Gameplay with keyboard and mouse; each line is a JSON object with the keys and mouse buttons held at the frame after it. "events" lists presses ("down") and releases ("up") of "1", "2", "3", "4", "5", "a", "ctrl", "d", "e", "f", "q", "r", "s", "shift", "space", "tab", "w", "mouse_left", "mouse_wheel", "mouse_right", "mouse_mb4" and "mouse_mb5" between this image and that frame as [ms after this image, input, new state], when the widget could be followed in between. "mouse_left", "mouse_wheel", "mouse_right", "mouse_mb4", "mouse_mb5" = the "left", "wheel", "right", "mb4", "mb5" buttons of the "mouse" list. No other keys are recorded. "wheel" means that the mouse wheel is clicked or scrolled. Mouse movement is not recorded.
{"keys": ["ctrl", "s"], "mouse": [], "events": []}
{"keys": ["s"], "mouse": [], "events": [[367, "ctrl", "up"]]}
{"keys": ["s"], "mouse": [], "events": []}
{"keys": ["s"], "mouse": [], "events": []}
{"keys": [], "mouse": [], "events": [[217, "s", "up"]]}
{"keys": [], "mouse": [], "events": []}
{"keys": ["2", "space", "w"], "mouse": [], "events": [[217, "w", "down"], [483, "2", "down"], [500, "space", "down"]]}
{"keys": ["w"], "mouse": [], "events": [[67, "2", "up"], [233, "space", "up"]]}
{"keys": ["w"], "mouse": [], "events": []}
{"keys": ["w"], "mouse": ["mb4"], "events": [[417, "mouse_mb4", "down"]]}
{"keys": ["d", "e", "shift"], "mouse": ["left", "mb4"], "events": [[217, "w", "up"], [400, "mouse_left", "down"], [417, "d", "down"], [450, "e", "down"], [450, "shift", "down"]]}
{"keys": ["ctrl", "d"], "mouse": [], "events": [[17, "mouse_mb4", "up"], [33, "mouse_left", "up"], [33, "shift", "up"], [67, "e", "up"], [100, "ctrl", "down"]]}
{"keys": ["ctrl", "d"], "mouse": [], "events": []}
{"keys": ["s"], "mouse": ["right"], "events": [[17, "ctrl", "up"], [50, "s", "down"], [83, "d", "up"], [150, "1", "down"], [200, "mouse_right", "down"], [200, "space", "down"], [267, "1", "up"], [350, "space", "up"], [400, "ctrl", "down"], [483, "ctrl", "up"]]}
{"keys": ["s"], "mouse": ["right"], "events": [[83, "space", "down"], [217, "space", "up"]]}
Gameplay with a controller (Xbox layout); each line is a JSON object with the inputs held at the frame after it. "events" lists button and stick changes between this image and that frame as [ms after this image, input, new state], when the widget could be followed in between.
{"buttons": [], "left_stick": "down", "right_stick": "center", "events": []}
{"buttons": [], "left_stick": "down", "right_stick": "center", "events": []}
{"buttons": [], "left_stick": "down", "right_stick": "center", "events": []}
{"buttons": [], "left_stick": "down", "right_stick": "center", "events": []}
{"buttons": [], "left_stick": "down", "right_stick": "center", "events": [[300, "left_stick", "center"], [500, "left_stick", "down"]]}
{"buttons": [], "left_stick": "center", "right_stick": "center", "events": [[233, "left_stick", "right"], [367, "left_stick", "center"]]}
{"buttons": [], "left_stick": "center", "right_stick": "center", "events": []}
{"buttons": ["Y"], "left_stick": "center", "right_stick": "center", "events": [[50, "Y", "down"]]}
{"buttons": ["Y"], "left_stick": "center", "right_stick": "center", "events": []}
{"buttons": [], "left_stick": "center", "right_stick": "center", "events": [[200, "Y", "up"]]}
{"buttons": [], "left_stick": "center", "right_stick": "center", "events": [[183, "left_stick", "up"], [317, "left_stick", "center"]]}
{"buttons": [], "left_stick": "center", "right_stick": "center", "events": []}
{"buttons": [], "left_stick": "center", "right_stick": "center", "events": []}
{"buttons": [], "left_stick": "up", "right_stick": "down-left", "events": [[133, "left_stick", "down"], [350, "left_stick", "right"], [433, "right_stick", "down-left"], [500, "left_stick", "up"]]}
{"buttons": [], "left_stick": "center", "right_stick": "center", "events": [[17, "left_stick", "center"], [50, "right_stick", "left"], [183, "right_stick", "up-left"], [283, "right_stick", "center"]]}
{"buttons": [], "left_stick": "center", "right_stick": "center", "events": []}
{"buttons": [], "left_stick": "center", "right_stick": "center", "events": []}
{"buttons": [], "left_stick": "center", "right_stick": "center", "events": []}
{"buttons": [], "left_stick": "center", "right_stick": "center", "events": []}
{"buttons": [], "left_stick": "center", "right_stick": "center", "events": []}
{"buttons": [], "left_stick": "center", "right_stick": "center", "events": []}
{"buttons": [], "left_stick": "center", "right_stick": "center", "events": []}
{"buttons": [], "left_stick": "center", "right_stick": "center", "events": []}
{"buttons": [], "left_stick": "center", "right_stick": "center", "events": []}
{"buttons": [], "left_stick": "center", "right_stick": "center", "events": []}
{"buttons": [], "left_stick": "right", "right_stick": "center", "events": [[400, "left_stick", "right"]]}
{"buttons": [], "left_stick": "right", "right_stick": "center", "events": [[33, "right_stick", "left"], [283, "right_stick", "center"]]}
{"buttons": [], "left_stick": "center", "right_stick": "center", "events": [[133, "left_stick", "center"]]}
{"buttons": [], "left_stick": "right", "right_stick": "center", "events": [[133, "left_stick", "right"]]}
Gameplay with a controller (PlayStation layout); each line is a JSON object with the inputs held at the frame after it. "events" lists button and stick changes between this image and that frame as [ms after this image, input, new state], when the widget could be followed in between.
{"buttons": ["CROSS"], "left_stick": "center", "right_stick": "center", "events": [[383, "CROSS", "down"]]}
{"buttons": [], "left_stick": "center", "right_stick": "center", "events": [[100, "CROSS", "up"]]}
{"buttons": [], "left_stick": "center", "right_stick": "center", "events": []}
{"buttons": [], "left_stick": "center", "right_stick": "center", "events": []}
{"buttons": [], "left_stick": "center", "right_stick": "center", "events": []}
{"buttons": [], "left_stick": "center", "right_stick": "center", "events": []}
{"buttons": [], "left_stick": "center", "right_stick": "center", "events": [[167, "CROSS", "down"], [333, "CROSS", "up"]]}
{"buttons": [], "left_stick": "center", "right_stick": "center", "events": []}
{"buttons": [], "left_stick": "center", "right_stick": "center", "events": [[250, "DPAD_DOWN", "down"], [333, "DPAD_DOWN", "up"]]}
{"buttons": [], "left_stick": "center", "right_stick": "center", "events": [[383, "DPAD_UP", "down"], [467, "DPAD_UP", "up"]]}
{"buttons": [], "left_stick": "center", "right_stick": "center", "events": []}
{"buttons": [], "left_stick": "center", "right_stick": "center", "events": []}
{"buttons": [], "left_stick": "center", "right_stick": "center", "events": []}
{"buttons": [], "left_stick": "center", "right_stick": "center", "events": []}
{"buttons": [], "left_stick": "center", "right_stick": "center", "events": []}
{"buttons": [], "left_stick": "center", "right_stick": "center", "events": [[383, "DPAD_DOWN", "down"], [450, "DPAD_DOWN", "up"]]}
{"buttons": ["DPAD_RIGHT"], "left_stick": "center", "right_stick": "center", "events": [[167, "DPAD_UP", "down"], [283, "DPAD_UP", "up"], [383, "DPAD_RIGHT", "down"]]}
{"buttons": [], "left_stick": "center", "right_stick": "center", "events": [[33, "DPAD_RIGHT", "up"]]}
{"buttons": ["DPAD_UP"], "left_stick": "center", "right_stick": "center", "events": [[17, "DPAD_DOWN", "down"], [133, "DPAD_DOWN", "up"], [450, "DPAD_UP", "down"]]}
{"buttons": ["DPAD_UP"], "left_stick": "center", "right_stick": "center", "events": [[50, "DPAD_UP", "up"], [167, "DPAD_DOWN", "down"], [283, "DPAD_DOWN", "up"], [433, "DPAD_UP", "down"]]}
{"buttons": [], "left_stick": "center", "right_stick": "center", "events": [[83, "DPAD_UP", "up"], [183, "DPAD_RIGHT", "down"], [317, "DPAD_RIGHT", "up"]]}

◆ **Your objective**: Every line in the records above with the string "changes" in it should be shown.

◆ **Task answer**:
Gameplay with a controller (Xbox layout); each line is a JSON object with the inputs held at the frame after it. "events" lists button and stick changes between this image and that frame as [ms after this image, input, new state], when the widget could be followed in between.
Gameplay with a controller (PlayStation layout); each line is a JSON object with the inputs held at the frame after it. "events" lists button and stick changes between this image and that frame as [ms after this image, input, new state], when the widget could be followed in between.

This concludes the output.